For Instance, if there is a change in your credit card balances every month, the number of credit changes, thereby causing changes in the credit score.

Another factor named as late payment or early payment can also cause your credit score o change.

As a result, debt to credit ratio plays an important role.

What is the best credit score?

The most usual credit score range is from 300 to 850 points. Slight day-to-day variations in the credit scores are widespread and are not necessarily an indication that we are doing something wrong. The difference between the few points might not even matter. Anything in the mid 700’s and higher is considered as the excellent credit and will be greeted by easy credit approvals and the very best interest rates. It is also said that having a higher credit score can serve as a buffer if there are any negative occurrences in the report.

Remember, it can be challenging to keep track of all the credit scores as there are so many out there, and these scores keep changing with time.

Though a significant number of financial services depend on your credit score, you also need to keep in mind that credit score may vary across different agencies calculating them.

Some unknown truths about Credit Scores :

  1. As being the Lenders, we tend to report different credit information to credit bureaus at different times. This can lead to a change in information and data among bureaus.
  2. Also, at the time, when the final compiling of data is done, the entire report can be presented in a different form. They can record, display, or store the information differently.
  3. There could also be a possibility that you could have applied different names such as full name, first name, or maiden name. This can lead to disruption of the data or the files. Though the entire work is carried with due diligence, still in some instances, there could be a case where incomplete files or wrong data is being recorded. In some rare cases, one person’s credit information can appear on someone else’s credit.

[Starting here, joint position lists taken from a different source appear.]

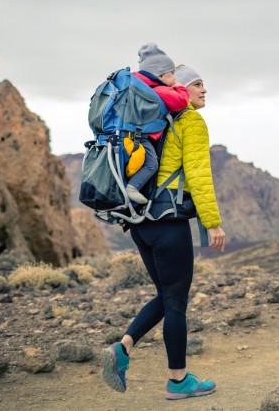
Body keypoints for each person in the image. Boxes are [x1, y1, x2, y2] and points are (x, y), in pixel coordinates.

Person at [101, 64, 226, 400]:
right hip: (169, 224)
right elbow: (199, 177)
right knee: (176, 302)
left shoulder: (153, 124)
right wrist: (212, 223)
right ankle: (178, 380)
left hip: (141, 223)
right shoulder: (190, 122)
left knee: (166, 295)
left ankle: (123, 348)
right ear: (182, 90)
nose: (204, 90)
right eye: (198, 84)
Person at [125, 43, 190, 205]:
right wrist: (180, 87)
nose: (174, 78)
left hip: (130, 135)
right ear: (160, 76)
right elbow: (182, 102)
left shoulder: (138, 86)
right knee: (152, 165)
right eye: (171, 75)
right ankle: (132, 188)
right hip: (142, 137)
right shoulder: (159, 89)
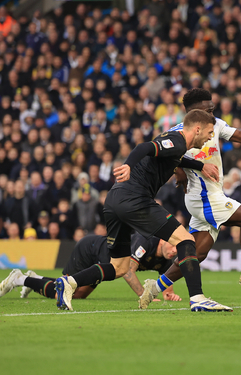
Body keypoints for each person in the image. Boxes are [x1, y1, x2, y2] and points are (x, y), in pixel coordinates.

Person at [52, 109, 225, 312]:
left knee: (119, 267)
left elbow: (175, 157)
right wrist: (128, 166)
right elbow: (145, 147)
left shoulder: (176, 146)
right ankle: (197, 298)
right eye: (210, 132)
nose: (211, 137)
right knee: (186, 240)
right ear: (197, 129)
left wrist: (199, 166)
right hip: (134, 199)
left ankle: (70, 282)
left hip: (114, 200)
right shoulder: (177, 141)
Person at [139, 88, 241, 310]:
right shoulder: (176, 133)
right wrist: (178, 169)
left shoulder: (216, 124)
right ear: (193, 111)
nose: (212, 110)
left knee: (197, 253)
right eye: (207, 107)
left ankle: (154, 287)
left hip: (213, 195)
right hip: (201, 197)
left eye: (212, 107)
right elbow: (162, 155)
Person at [0, 233, 180, 301]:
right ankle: (19, 279)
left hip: (101, 262)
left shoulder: (166, 256)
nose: (174, 252)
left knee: (78, 294)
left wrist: (169, 295)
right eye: (173, 246)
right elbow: (127, 271)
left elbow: (166, 283)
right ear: (163, 241)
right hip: (89, 250)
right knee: (62, 291)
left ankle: (35, 278)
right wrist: (144, 295)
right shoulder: (145, 242)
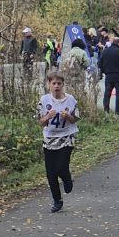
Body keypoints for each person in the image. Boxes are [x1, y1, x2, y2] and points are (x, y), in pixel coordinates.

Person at [37, 70, 78, 212]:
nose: (56, 86)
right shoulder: (44, 100)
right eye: (53, 83)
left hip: (66, 137)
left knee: (61, 166)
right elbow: (40, 122)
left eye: (59, 83)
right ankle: (57, 200)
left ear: (63, 85)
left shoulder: (70, 100)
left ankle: (67, 180)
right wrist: (47, 117)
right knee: (51, 173)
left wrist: (68, 117)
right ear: (49, 85)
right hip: (49, 139)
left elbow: (76, 119)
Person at [100, 35, 119, 115]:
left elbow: (100, 63)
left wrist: (104, 70)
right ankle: (118, 112)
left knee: (107, 93)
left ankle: (106, 110)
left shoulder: (105, 51)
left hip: (108, 75)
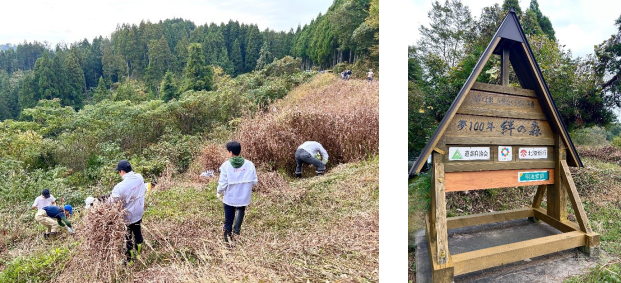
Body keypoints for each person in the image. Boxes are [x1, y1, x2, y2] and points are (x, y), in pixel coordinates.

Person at [216, 141, 258, 247]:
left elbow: (223, 183)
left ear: (230, 152)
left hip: (230, 196)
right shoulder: (249, 164)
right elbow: (254, 181)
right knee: (240, 210)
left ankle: (227, 240)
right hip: (244, 196)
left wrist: (219, 192)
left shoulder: (226, 165)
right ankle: (236, 235)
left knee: (228, 218)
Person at [111, 160, 146, 265]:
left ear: (122, 171)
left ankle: (129, 260)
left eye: (119, 171)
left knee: (128, 237)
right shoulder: (139, 177)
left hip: (128, 216)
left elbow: (113, 201)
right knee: (138, 232)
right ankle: (139, 254)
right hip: (139, 212)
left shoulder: (120, 187)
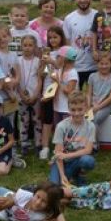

4)Before we actually supply the primary information, there is a varied range of chains that are followed. The complete credit information is not directly reported to all the credit bureaus. The entire history of the credit report is supplied by the lenders, collection agencies, and the court records. As a result, the final information passed on to the credit bureau may differ.

Conclusion

 

We hope that you could get enough of know-how to understand the concept. Really, “Why are scores different” can be challenging to understand.

The mainframe being set concludes that the data has to be p[otected, and the same information is required to circulate to the credit bureau. They are having the right data generated will further lead to the actualization of the credit report.

Also, a self-check and monitoring of the data can be helpful.

Also, there is no excuse to count on as you avail of your credit score and credit report for free. Take full benefit and avail the opportunity.

 

At last, our primary intent is for you to learn and absorb the information we provide. Utilize all the resources. Locate and tap into your discrepancies to avoid the negative impact from occurring. With small steps taken, you can improve your overall credit rating.

So, understand your credit in a better way and achieve all your financial goals!